Elle témoigne l'engagement du gouvernement camerounais à impliquer la société civile, et en particulier les communautés villageoises dans les activités de gestion forestière. L'article 7 de cette loi souligne à ce titre que : l'Etat, les communes, les communautés villageoises, et les particuliers exercent sur leurs forêts et leurs établissements aquacoles, tous les droits résultant de la propriété, sous réserve des restrictions prévues par les législations foncière et domaniale et par la présente loi. L'article 36 quant-à lui reconnait les droits d'usage des populations riveraines dans les conditions fixées par décret. Ces articles sont renforcés par la politique forestière de 1995, et son décret d'application. Les populations rurales peuvent donc exercer une certaine souveraineté sur les ressources de leurs terroirs à travers la foresterie communautaire, communale et la Redevance Forestière Annuelle (RFA) ;

· la contribution aux performances macroéconomiques du Cameroun.

Cette loi sous-tend une gestion forestière répondant à l'objectif de développement socio-économique assigné aux forêts tout en préservant leurs fonctions écologiques. Elle assure une mise en valeur des ressources forestières en vue d'augmenter la part de la production du secteur dans le produit intérieur brut. La contribution de ce secteur est aussi bien captée par les dispositions financières et fiscales clarifiées au chapitre V de ladite loi.

La politique forestière actuelle du Cameroun intègre les défis régionaux ainsi que les préoccupations de la communauté internationale vis à vis de la conservation de la nature et de nouveaux concepts établis à l'échelle mondiale en matière de développement et de l'environnement. A ce titre, il est important de noter d'une part en 1999, la volonté du gouvernement camerounais à faire de la certification forestière un instrument de gestion durable des forêts. L'illustration est faite par l'engagement des chefs d'Etats de l'Afrique centrale à « adopter les politiques nationales harmonisées en matière de forêt, et à accélérer la mise en place des instruments d'aménagement, notamment les systèmes de certification harmonisés, reconnus internationalement, agréées par les Etats d'Afrique centrale, et développer leurs ressources humaines pour leur mise en oeuvre » dans la déclaration de Yaoundé ; et d'autre part les efforts du Groupe National de Travail qui ont débouché sur la mise sur pied d'un référentiel de PCI de GDF en 2004 inspiré des PCI AOB/OIBT22(*) suite à la 20ème conférence d'octobre 2002 des ministres en charge des forêts des pays membres de l'OAB. Ce référentiel est adapté aux spécificités du contexte national de gestion des ressources forestières au contexte camerounais. Il est bâti autour de quatre principes notamment :

- la priorité à l'utilisation durable de la forêt et au maintien de ses multiples fonctions ;

- l'assurance d'une gestion durable à des fins de production des Biens et services ;

- la préservation de la fonction écologique ;

- l'assurance d'un gain économique et social aux populations locales et aux employés.

* 21 CIRAD-Forêt, http://www.cirad.fr

* 22 Il s'agit des Principes, critères et indicateurs de gestion durable des forêts tropicales naturelles d'Afrique écrits par l'OAB et l'OIBT

L'Organisation africaine du bois (OAB) est une organisation intergouvernementale créée en 1976 en vue d'une coopération sur les questions forestière intéressant ses 14 pays membres, lesquels possèdent plus de 75% des forêts tropicales naturelles du continent africain.

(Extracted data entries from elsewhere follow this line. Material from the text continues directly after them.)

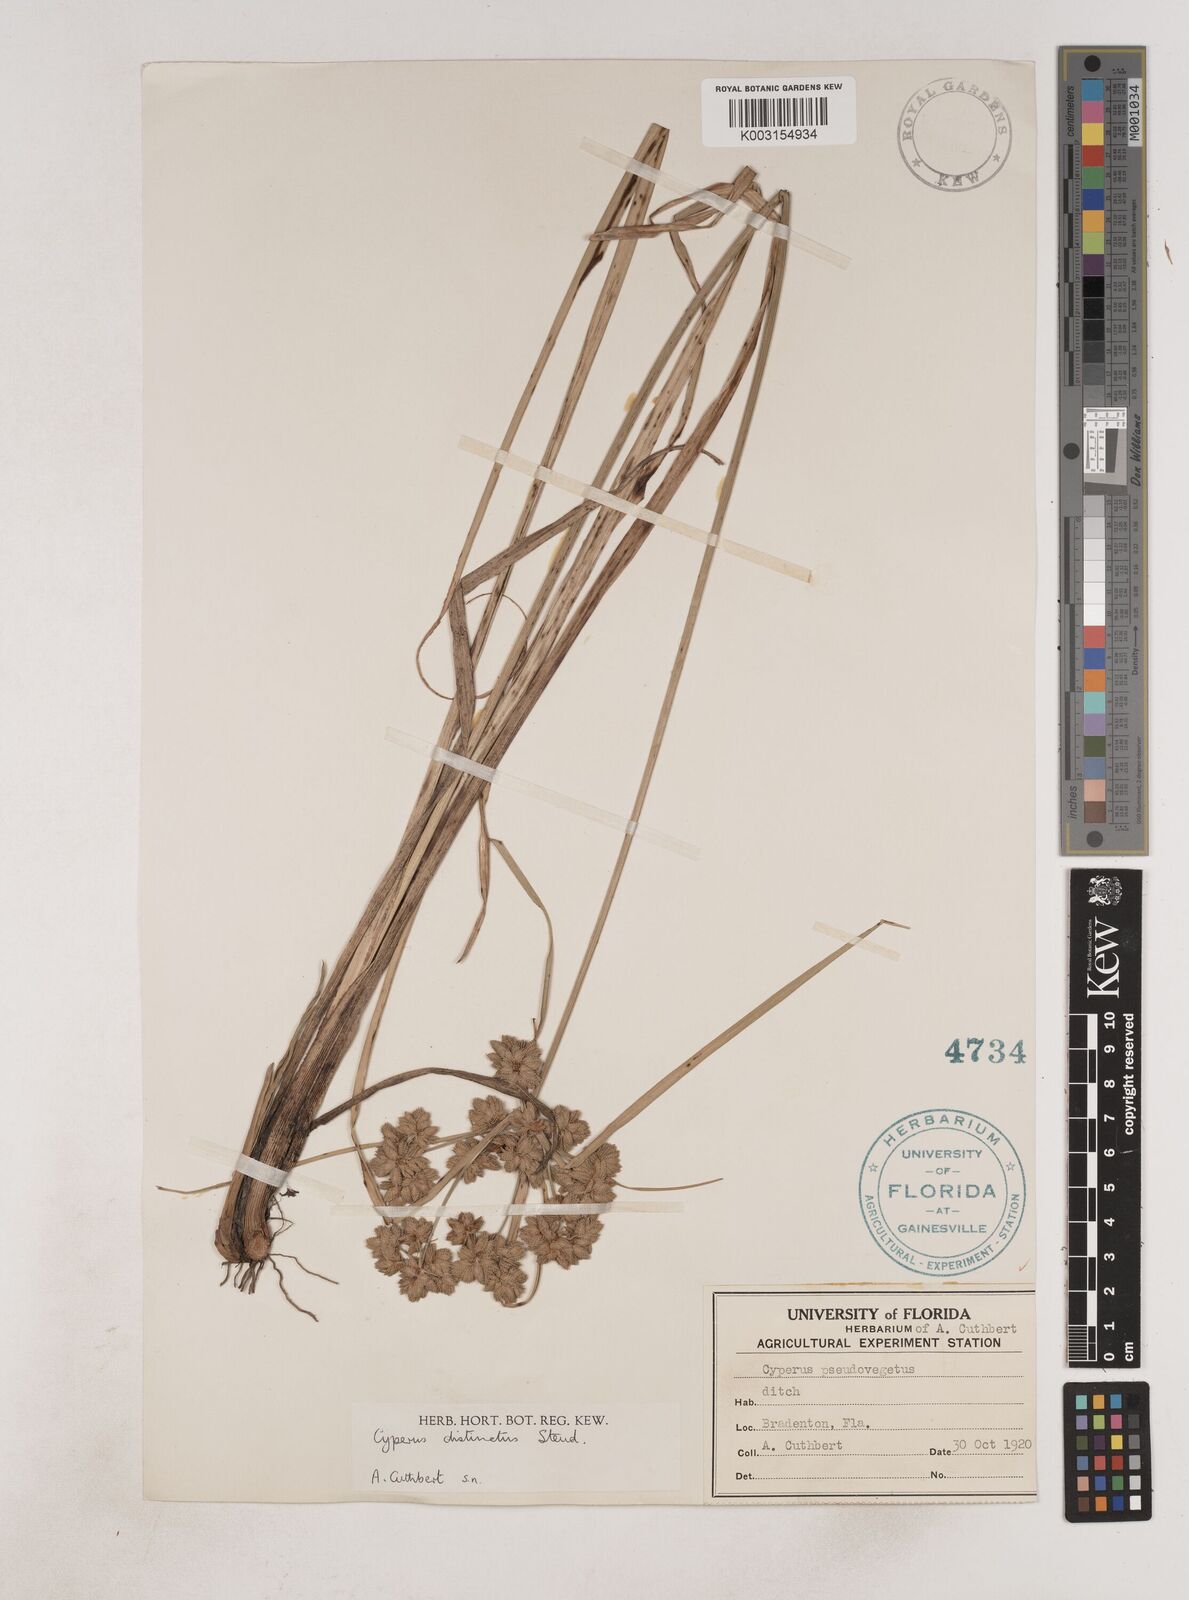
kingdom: Plantae
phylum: Tracheophyta
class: Liliopsida
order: Poales
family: Cyperaceae
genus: Cyperus
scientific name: Cyperus distinctus
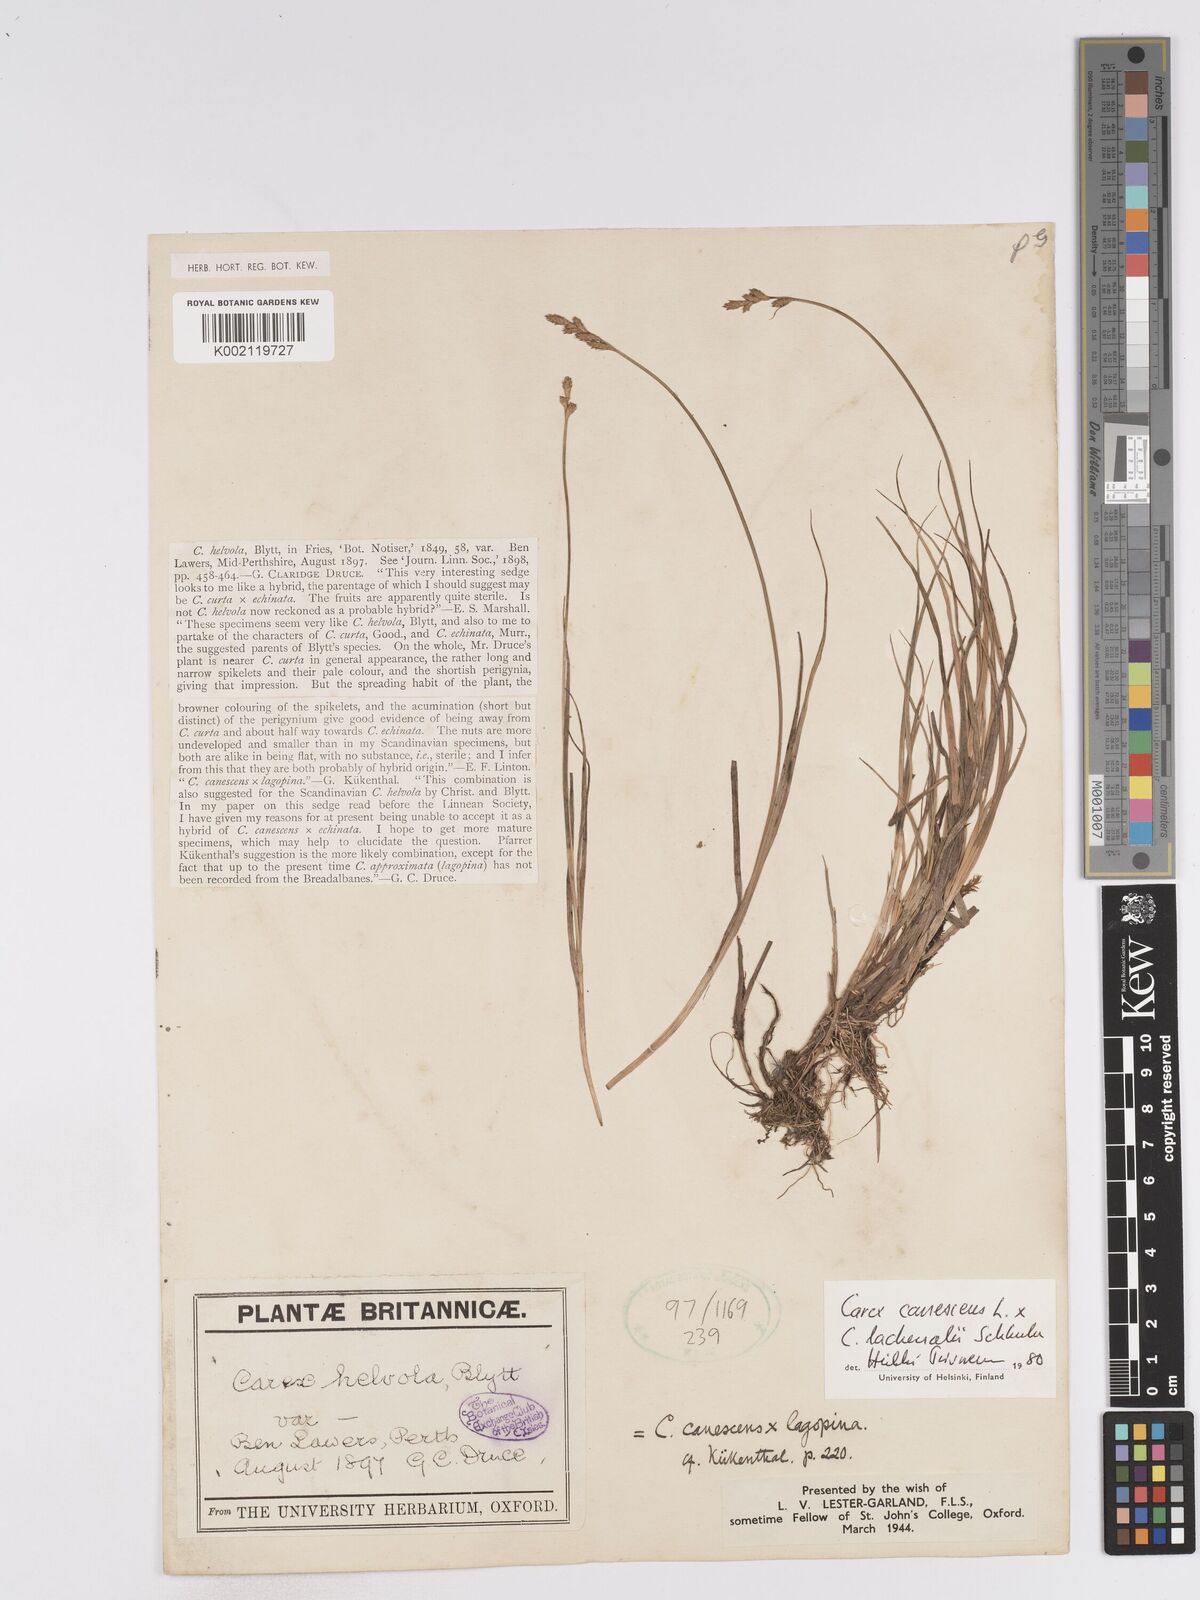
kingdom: Plantae
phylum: Tracheophyta
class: Liliopsida
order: Poales
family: Cyperaceae
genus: Carex
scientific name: Carex helvola
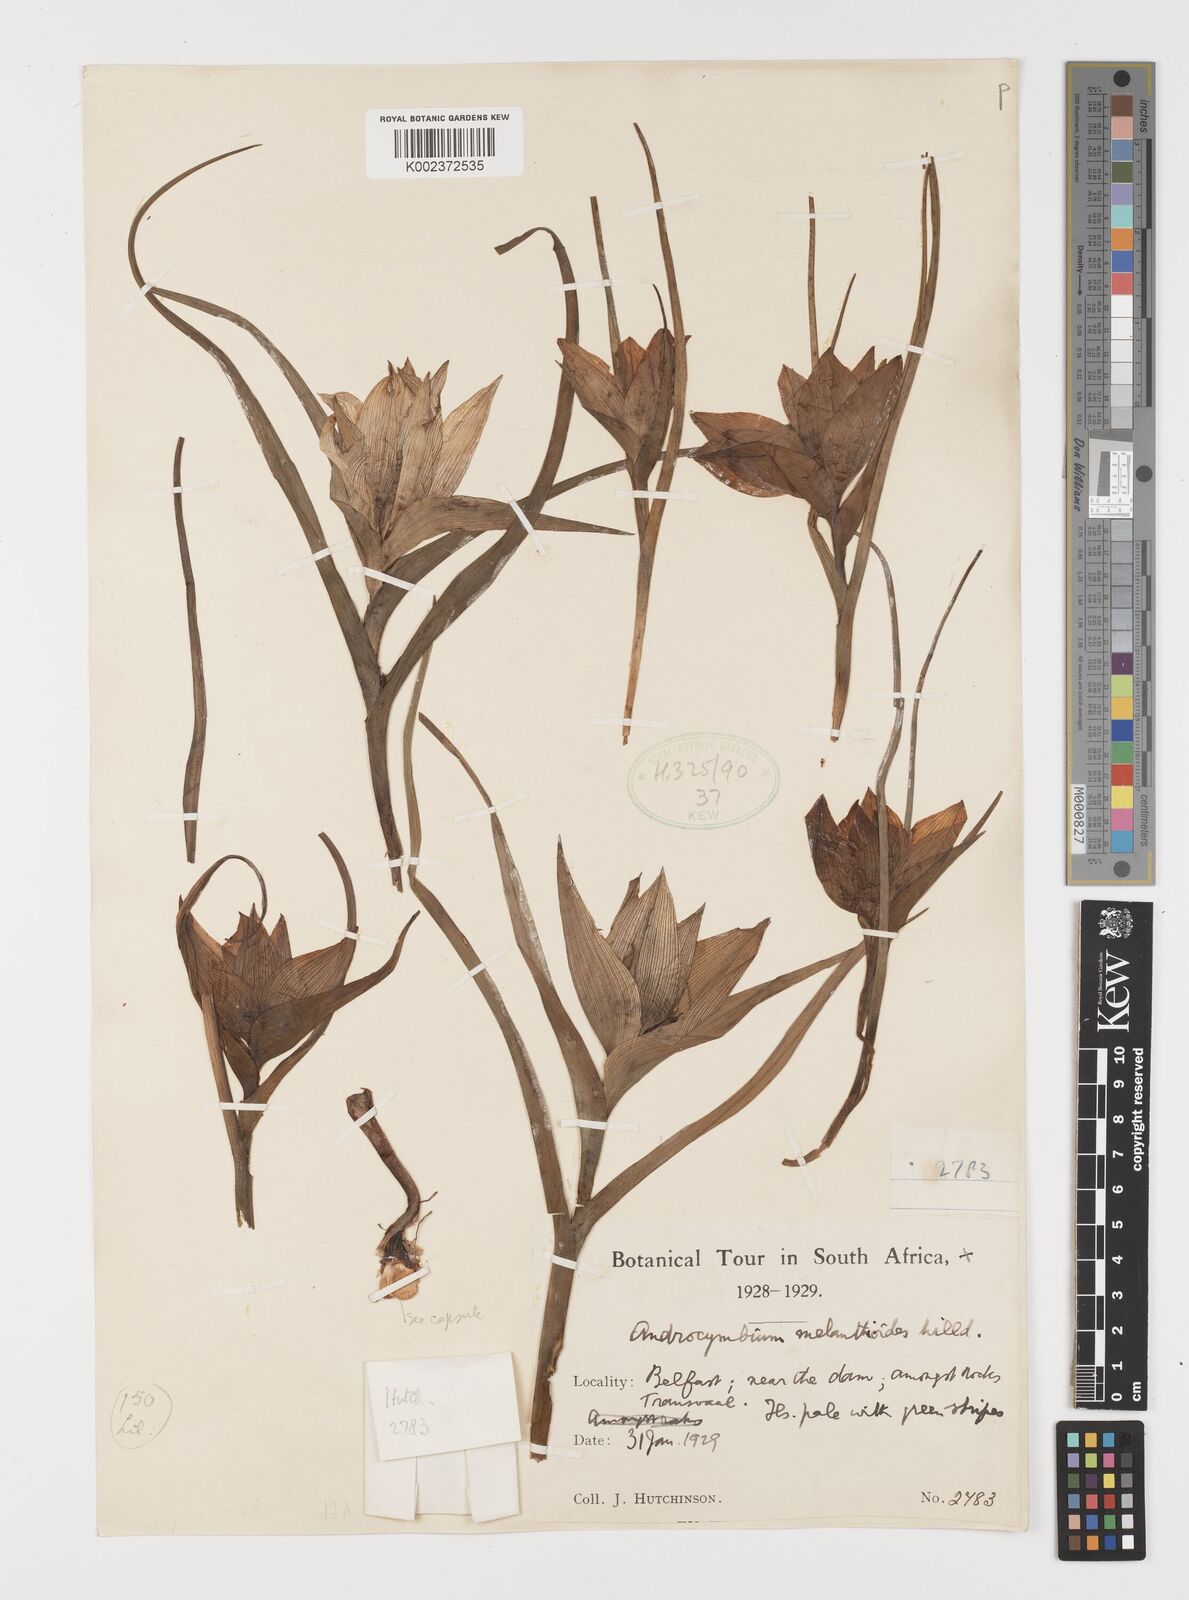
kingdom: Plantae
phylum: Tracheophyta
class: Liliopsida
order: Liliales
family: Colchicaceae
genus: Colchicum
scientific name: Colchicum melanthioides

Un des grands objectifs de l'OAB est de favoriser la production et le commerce des bois africains dans le cadre de la gestion forestière durable.

L'Organisation internationale des bois tropicaux (OIBT) est une organisation intergouvernementale qui favorise le développement durable par la gestion, l'exploitation et la conservation des forêts tropicales menées sur un mode durable.Elle regroupe 56 gouvernements membres (et la Communauté européenne) qui ensemble représentent 90% du commerce mondial des bois tropicaux et environ 80% des forêts tropicales du monde.